▶ PROBLEM DESCRIPTION
Continue the text on laser detection of gas-phase PbCl2 from the point where it ends.

Figure 1. Experimental setup for the gas-phase detection of PbCl2. The transmission of the probe laser (405 nm) through a sample volume (SV) was monitored by a photodiode (DET) for collinear photofragmentation and atomic absorption spectroscopy (CPFAAS) signal upon double photofragmentation process of 355 nm and 266 nm laser pulses. Pulse energies were monitored by energy meters (EM) at the input and output. Beam splitters (BS) and dichroic mirrors (DM) were used to split, direct, and co-align the beams. An oscilloscope (OSC) was used for recording the signal for further analysis.
Figure 2. Simplified energy levels diagram for PbCl molecules and Pb atoms adapted from [35]. The Pb transition associated with the optical absorption of light at 405.79 nm involved the excited states 6p2 3P0 and 6p7s 3P1. According to the diagram, the 6p2 3P0 level of Pb atoms can be achieved upon a double photodissociation process of PbCl2 molecules using laser pulses at 355 nm and 266 nm wavelengths.

▶ DATA ENTRIES
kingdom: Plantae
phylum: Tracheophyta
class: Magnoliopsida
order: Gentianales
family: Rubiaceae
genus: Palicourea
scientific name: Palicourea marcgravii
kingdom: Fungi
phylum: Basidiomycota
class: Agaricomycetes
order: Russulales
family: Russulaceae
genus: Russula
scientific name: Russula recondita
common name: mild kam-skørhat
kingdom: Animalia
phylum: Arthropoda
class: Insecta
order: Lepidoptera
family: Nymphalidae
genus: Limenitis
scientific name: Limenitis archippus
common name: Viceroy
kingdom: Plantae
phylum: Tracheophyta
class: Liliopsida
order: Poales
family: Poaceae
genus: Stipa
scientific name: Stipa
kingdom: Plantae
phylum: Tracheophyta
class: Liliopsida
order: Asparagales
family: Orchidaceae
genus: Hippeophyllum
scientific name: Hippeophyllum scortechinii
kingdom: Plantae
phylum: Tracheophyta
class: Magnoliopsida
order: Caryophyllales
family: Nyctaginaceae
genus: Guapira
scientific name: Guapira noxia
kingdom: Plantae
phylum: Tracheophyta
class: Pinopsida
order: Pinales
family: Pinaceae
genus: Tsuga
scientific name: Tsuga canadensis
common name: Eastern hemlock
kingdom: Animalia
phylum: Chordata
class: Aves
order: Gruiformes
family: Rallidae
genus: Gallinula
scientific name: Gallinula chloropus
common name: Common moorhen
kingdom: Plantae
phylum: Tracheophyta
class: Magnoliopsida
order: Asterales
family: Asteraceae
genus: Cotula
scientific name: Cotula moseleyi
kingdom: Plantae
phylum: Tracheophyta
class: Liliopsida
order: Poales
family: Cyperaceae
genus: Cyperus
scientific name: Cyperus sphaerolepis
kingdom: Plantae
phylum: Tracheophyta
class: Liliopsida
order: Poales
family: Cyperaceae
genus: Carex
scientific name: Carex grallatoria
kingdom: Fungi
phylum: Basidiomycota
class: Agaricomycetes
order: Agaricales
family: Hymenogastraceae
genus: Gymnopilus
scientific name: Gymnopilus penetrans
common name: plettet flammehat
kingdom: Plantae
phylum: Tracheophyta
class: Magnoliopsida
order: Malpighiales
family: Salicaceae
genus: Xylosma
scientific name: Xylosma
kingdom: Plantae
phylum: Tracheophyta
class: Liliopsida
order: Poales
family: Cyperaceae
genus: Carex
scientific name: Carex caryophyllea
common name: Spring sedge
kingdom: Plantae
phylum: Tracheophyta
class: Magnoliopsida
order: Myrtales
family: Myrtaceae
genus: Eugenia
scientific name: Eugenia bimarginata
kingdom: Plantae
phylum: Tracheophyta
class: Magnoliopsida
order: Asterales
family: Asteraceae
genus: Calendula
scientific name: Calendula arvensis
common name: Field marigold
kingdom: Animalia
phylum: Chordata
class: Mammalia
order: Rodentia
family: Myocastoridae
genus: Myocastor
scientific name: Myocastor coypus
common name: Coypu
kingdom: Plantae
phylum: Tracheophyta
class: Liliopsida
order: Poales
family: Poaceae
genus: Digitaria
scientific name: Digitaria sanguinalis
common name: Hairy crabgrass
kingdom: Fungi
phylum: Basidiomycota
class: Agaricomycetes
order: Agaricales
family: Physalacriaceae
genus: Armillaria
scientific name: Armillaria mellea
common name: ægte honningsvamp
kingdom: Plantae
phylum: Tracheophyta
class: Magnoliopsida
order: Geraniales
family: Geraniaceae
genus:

▶ RESPONSE BELOW
In laboratory studies, the PbCl2 vapor was produced by heating solid PbCl2. The lead (II) chloride powder (268,690, Sigma Aldrich) was contained in a quartz tube that was placed into an electrical tube oven. Optical path length through the sample volume was 0.6 m. The experiments were carried out at N2 or at N2-O2 atmosphere and at atmospheric pressure. The amount of PbCl2 at gas phase was varied during the experiment by controlling the temperature of the oven. The set temperature during experiments in constant temperature was 493 °C. To reach the desired measurement conditions, the sample tube was flushed with the premixed gas mixture for 300 s. After flushing, the sample volume was let 120 s to settle into an equilibrium before recording the desired measurement signal. It was experimentally validated that 120 s was sufficient to reach static temperature and PbCl2 vapor concentration above the solid PbCl2 sample. The equilibrium concentrations of PbCl2 vapor at each temperature were computed using commercial thermochemical database HSC 5.1 (Outokumpu Research). The database has been previously utilized, for example, to validate quantitative KCl measurement with CPFAAS. The KCl results were compared also with differential optical absorption spectroscopy (DOAS) showing high correspondence. [29] Therefore, HSC 5.1 database was relied on also in the case of PbCl2.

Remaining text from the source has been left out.